There sure seems to be more suppliers offering “survival seed” collections this year. Their ads are even being aired on the radio lately. I’ve been skeptical of some of the claims made by these vendors and would like to explain why.
First, the obvious:
Some of these “survival garden” websites make it look very easy to grow and harvest massive amounts of fresh produce. You are in for a rude awakening if you’re planning to learn how to plant, grow and harvest an entire year’s worth of vegetables and seeds AFTER a disaster. This is especially true if you’re starting with seeds that have been in storage for years.
In our own experience, we’ve had good harvests over the years but still had to purchase certain canned or fresh vegetables depending on what did or didn’t grow well during the season. We also buy seeds yearly since we’ve had more than a few occasions when the seeds harvested from one year’s vegetables were partially or completely lost due to some form of failure in the following growing season.
With that said, let’s take a look at the “survival seed” collections being offered online and why they may not be the best option.

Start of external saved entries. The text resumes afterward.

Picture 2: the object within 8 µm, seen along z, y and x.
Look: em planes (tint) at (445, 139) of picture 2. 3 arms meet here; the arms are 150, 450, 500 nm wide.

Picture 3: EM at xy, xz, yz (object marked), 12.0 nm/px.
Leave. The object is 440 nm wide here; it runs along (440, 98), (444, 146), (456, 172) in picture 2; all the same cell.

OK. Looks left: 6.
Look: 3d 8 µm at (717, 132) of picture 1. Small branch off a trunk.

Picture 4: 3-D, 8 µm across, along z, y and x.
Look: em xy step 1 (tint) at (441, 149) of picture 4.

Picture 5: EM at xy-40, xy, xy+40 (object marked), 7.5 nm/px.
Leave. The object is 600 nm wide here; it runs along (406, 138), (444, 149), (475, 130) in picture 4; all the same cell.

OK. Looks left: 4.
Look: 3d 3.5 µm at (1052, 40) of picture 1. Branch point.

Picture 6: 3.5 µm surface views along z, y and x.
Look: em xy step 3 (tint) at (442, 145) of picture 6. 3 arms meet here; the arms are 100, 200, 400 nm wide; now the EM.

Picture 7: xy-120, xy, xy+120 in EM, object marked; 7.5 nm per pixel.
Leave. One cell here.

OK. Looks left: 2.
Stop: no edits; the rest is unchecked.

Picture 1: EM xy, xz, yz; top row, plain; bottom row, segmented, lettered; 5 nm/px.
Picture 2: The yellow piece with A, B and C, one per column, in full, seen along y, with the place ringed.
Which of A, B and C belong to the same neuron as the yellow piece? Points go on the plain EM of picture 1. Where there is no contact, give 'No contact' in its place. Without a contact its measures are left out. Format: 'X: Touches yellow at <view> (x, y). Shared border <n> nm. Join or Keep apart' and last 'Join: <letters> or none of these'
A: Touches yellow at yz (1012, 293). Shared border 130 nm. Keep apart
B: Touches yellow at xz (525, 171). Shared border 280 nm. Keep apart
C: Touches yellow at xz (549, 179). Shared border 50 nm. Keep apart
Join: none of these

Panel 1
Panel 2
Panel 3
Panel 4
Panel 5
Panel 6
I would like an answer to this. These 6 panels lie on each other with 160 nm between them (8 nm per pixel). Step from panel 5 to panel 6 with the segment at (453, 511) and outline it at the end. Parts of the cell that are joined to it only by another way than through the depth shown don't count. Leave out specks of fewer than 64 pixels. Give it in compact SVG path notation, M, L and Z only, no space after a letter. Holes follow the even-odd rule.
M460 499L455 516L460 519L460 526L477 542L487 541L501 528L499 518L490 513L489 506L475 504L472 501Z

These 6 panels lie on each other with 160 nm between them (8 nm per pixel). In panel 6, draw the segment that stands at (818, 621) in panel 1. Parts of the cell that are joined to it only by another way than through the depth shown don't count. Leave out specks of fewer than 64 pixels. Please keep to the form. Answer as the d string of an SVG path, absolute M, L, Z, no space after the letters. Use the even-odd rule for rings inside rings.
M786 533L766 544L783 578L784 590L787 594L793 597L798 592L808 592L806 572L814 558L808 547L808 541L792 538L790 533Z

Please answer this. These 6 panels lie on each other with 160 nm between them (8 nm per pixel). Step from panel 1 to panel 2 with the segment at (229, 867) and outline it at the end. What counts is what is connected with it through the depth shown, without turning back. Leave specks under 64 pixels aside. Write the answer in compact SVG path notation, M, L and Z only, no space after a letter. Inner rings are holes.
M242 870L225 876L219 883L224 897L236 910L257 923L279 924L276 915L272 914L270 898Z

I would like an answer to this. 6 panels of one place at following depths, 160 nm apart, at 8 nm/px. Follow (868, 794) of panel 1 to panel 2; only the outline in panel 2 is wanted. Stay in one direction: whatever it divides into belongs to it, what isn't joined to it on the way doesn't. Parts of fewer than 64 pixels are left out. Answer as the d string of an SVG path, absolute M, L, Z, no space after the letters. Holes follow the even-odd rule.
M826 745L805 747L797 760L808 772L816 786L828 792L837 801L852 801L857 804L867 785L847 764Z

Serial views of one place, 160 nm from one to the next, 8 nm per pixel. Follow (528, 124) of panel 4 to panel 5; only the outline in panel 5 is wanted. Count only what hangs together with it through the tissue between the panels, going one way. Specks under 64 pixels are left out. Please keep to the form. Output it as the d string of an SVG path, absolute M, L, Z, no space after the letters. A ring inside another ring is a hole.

Heirloom seeds and non-hybrid seeds are basically the same thing. The difference is that heirloom seeds have been grown consecutively for at least fifty years. Believe it or not, Non-hybrid seeds still make up the bulk of the seeds that are available at Walmart and home centers like Lowes and Menards in our area.
We spent a morning shopping several stores to identify and document the specific types of seeds that are on display this year. It was actually hard to find hybrid varieties of vegetable seeds in our area (with the exception of tomato, broccoli and corn). FWIW, Burpee has a separate retail line of seeds labeled as “heirloom” that cost no more than the rest of their products.
If you’d like to check this for yourself, you can compare the seeds available in your area to the non-hybrid and heirloom seeds being offered by reputable dealers like Victory Seeds.
At Menards we were able to purchase a season’s worth of non-hybrid seeds at an average of $1.35 per variety.
Doing a quick google search for “survival seeds” you’ll find the following survival seed deals:
- 22 varieties plus a how-to book….. $149.00
- 27 varieties……………………$44.99 (This is actually not a bad price)
- 67 varieties plus soil treatment and literature……$155.00 (This package includes multiple varieties of the same vegetable)
- 16 varieties sealed in a #10 can……..$46.00
There’s many more but I think this is enough to show that most of these prices are nowhere near as competitive as local prices.
A couple more concerns that I have about these “survival seed” kits are their shelf life and the specific seed varieties that they are providing.
A general rule about seed viability is that germination can decline at a rate of about 10 percent per year. Meaning that when a batch of seeds is kept in storage for one year, 1 seed out of 10 will not germinate… after five years, five out of ten will not germinate. There are other sources that give a seed’s viability much less time than that. Seed viability and storage method will also vary by plant species. Certain seeds included in these survival seed kits may not even germinate at all after 2-3 years. That means that you would need to buy a new seed kit every three years if you plan to just store the seeds.
I’m curious how some of the survival-seed sellers can state a shelf life of “up to” 20 years. And I’m curious at how old the seeds are when the customer receives them.
I’m also suspicious of the specific seed varieties being put into these seed kits. I’m sure they are legitimately heirloom but certain varieties grow better than others in specific zones. Which, ironically, is the whole purpose behind the development of some of the hybrid varieties. Some kits even contain multiple varieties of the same vegetable which can introduce the possibility of unintentional cross-pollination.
You definitely need to find which varieties grow best in your area if you are planning to have a decent harvest and collect the next season’s seeds. Your best resource to find this out will be the local suppliers…not somebody that lives on the other side of the country.
Are “survival seeds” a scam? I do think some vendors are exaggerating the lifespan of their seeds and using fear to drive sales. In my opinion, most of the sellers are simply repackaging seeds purchased from the same outlets that you could be buying from. I believe that you can save money and get better results by selecting your own seeds and doing the research on proper seed storage methods. Also keep in mind that even the seed from some hybrids can be saved for future planting.